Aber natürlich prägen nicht alle Magersüchtigen diese Kennzeichen in gleicher Weise aus, für viele Betroffene trifft manches nur zum Teil zu. So ist es für Verwandte und Freunde oft schwer, die Erkrankung zu erkennen, zumal gilt: Obwohl Betroffene frühestmögliche Hilfe benötigen, sollte man nicht vorschnell urteilen, ist nicht jedes ungewöhnliche Essverhalten problematisch.

Die Diplom-Psychologin und Psychotherapeutin Julia Leithäuser, die seit fast 30 Jahren Magersüchtige behandelt, unterscheidet zwischen "essgestörtem Verhalten" und "Essstörung". Wenn Menschen sich ständig mit ihren Mahlzeiten beschäftigen, Ernährungspläne aufstellen, permanent Mengen und Zutaten kontrollieren, weisen sie demnach essgestörtes Verhalten auf, das psychologisch belastend, aber für den Körper durchaus gesund sein kann. Eine Essstörung im Sinne der Magersucht dagegen mache den Körper zum Feind und schade ihm. 

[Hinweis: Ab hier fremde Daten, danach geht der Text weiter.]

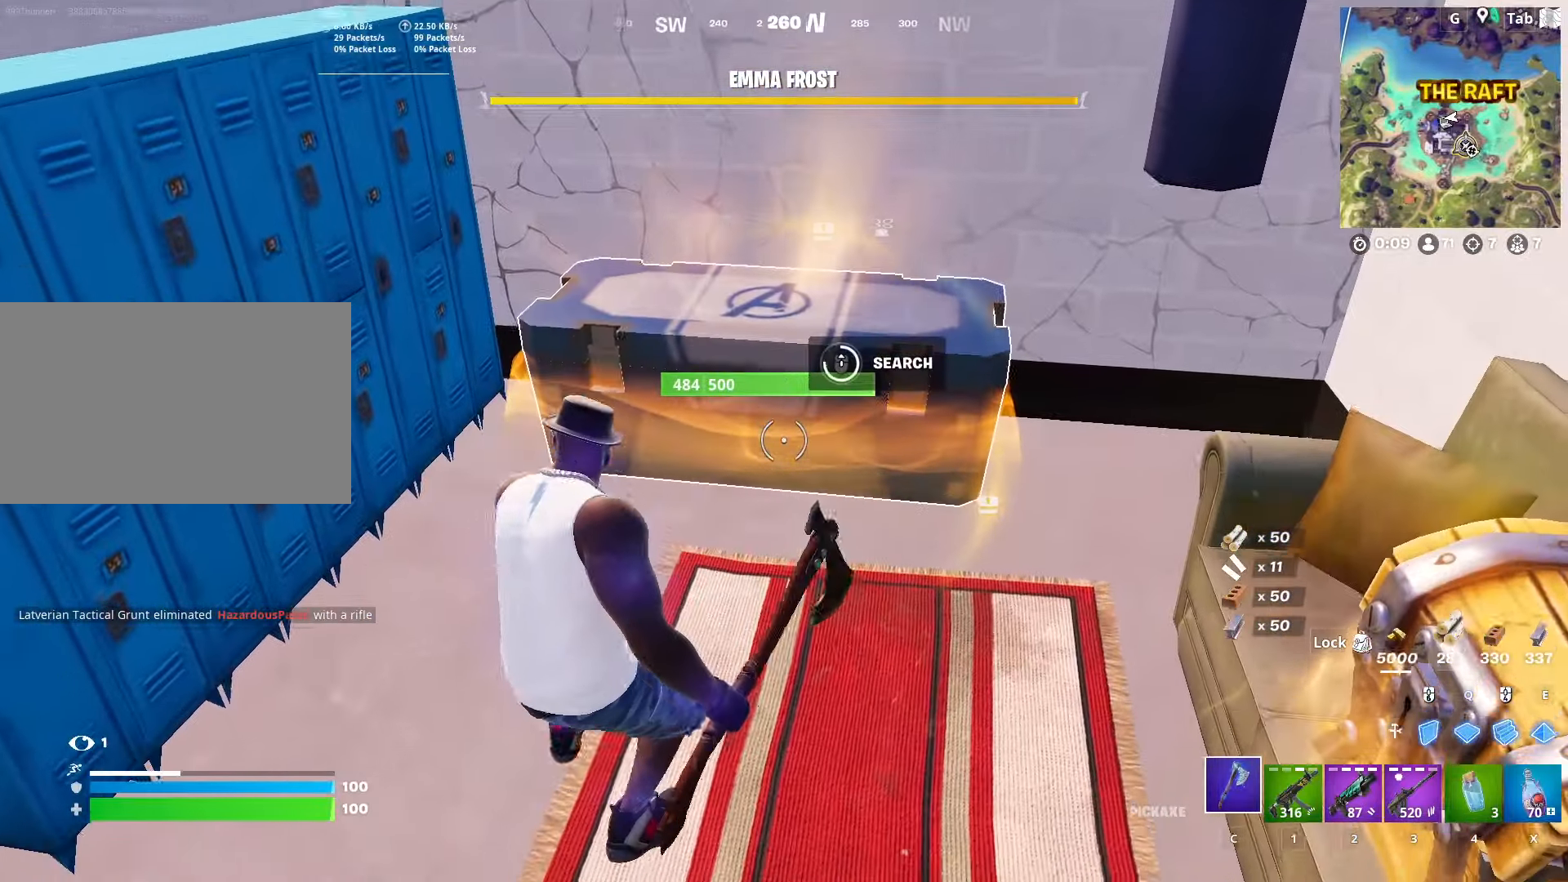
{"keys": ["a", "s", "space"], "mouse": [], "mouse_move": "down-left", "events": [[33, "shift", "up"], [233, "mouse_wheel", "down"], [267, "s", "down"], [367, "space", "down"], [417, "a", "down"], [500, "mouse_wheel", "up"]]}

"Das häufigste und klarste Zeichen dafür ist der schnelle und deutliche Gewichtsverlust", sagt Leithäuser. "Dazu kommt das Wegbleiben von gemeinsamen Mahlzeiten am Esstisch, die Ausrede, man habe schon gegessen. Magersucht bedeutet oft auch sozialen Rückzug." 

Leerer Teller mit Besteck daneben
Wenn eine dünne Person auffällig häufig Mahlzeiten auslässt, immer wieder Gründe vorbringt, um sich von gemeinsamen Essensrunden fernzuhalten, könnte es für Freunde und Familie Zeit sein, das Gespräch zu suchen  
© annick vanderschelden photography / Getty Images

III. Auswege

Je früher eine Magersucht behandelt wird, desto höher ist die Chance auf Heilung. Julia Leithäuser empfiehlt Familien und Freunden von Betroffenen in erster Linie, sich zu informieren, nicht wegzuschauen, das Problem anzusprechen, indem man seine eigenen Sorgen ausdrückt. 

Ratsam ist, das Gespräch nicht zu kleinteilig und konkret anzugehen; Diskussionen über Essensmengen und einzelne Nahrungsmittel führen meist zu nichts, erst recht nicht Debatten über die Figur der erkrankten Person. Wichtig auch: Kritik und Vorwürfe sind möglichst zu vermeiden.

"Es bringt nichts, zum Essen anzuregen oder gar aufzufordern", sagt Leithäuser. "Besser ist zu sagen: Ich sehe deinen Gewichtsverlust, ich mache mir Sorgen. Ich habe mich schlau gemacht über Essstörungen und möchte dir davon erzählen, weil ich das Gefühl habe, das könnte bei dir so sein. Was meinst du?" 

Man dürfe jedoch nicht erwarten, dass die oder der Betroffene gleich zustimme. "Es geht darum, einen Anfang zu machen, Vertrauen aufzubauen, das Nachdenken und den Austausch über die Situation in Gang zu bringen." Dann könne man bei nächster Gelegenheit anregen, wiederum mit Verweis auf die eigenen Gefühle, Hilfe von außen zu holen: "Man muss zum Arzt gehen und abklären, wie der körperliche Zustand ist, wie ernst die Lage und wie es weitergehen kann." 

Denn in den allermeisten Fällen gilt: Ohne professionelle Hilfe gelingt die nachhaltige Besserung nicht. Häufig vergeht aber zu viel Zeit, bis Betroffene so weit sind, solche Hilfe anzunehmen. Gerade deshalb sind Gespräche mit Vertrauenspersonen so bedeutsam.

 "Das Thema ist extrem unangenehm", sagt Leithäuser, "und zu oft herrscht Sprachlosigkeit. Die gilt es möglichst früh zu durchbrechen."